Text under study
--- START ---

After fortifying myself with her cooking, I hiked up to the ''new'' hospice to try to learn something about where Wordsworth might have stayed. Its prior, Klaus Sarbach, is a rustic John Paul II - when not dispensing kindness and optimism to villagers concerned about nuclear war and avalanches, he is out behind the hospice playing his enormous alpenhorn. The villagers are intensely proud of him, because he is the first German-speaking prior in as long as anyone can remember.

I discovered that Wordsworth probably ate lunch at the ''old'' hospice, which sits down in a depression a quarter mile from the highway. The Swiss Army owns it now and the villagers say the soldiers have ruined it. But it is nature, not buildings, that epitomizes Wordsworth, and anyone who would follow in his footsteps should slip on sturdy shoes and head up to the base of the Fletschhorn glacier or make the eight-hour trek through the Zwischbergen pass to Saas-Fee. If the wind blows right, you might hear Prior Sarbach playing his alpenhorn.

Practical information

A taxi ride from the train station in Sierre to Chateau Muzot costs 12 Swiss francs (about $6). The Rilke library in the Town Hall is open Monday to Friday from 8 to 11:30, and from 1:30 to 5. Twenty minutes farther east by train is Raron, where Rilke's grave is set by the side of the village church high up on an enormous rock. Only the hardy should attempt the climb.

A place in the 80-bed common hall at the Simplon hospice costs 9 Swiss francs (with breakfast). The more modern (though hardly luxurious) Hotel de la Post in Simplon Dorf is 42 francs per person with breakfast and dinner. The only public transportation to Simplon hospice and Simplon Dorf is the postal bus, which runs four times daily from Brig.

--- END ---

The data
--- START ---

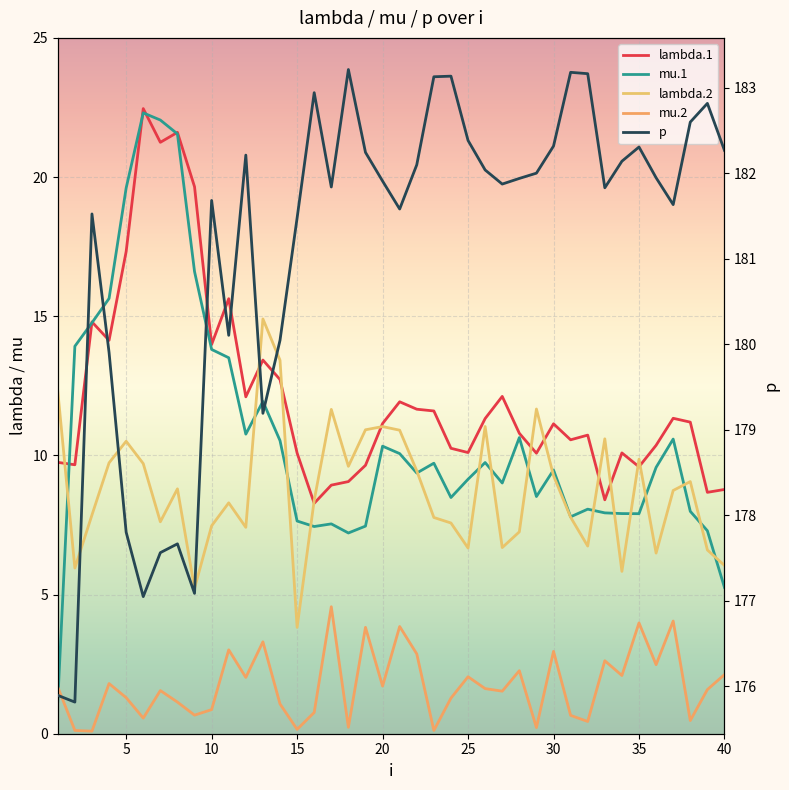

True or false: lambda.2 has more than 2 points higher than both neighbors.

True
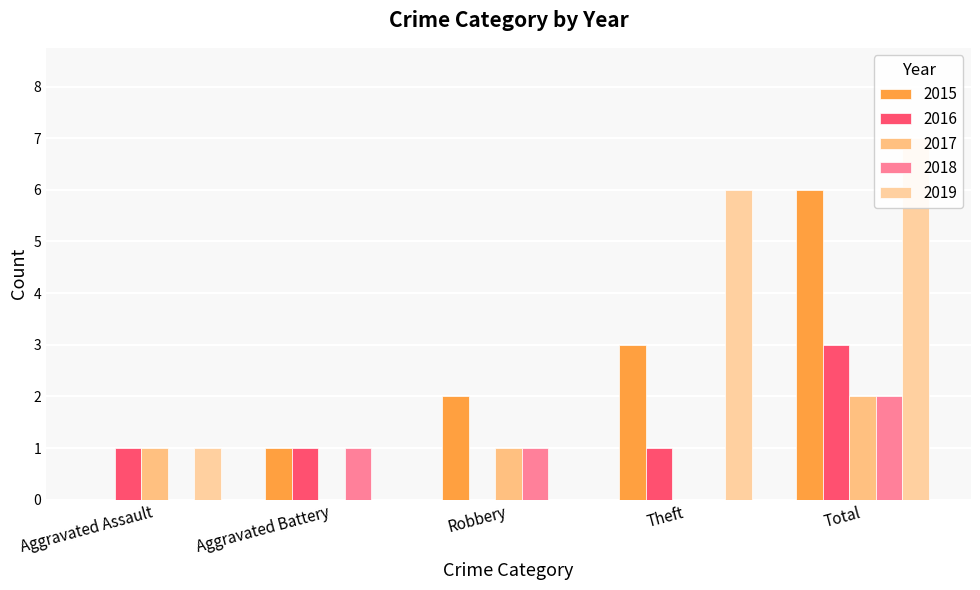

How many categories are shown in the chart?

5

--- END ---

Exercises
#1 Answer these questions about the travel article:
(a) Who is the prior of the "new" hospice?
(b) Who owns the "old" hospice now?
(c) What does a place in the 80-bed common hall at the Simplon hospice cost?
#2 Translate this sentence from the travel article into French: "The only public transportation to Simplon hospice and Simplon Dorf is the postal bus, which runs four times daily from Brig."
The lines play no part in this work.

Solutions to the exercise
#1
(a) Klaus Sarbach.
(b) The Swiss Army.
(c) 9 Swiss francs, with breakfast.

#2 Le seul transport public vers l'hospice du Simplon et Simplon Dorf est le car postal, qui circule quatre fois par jour depuis Brigue.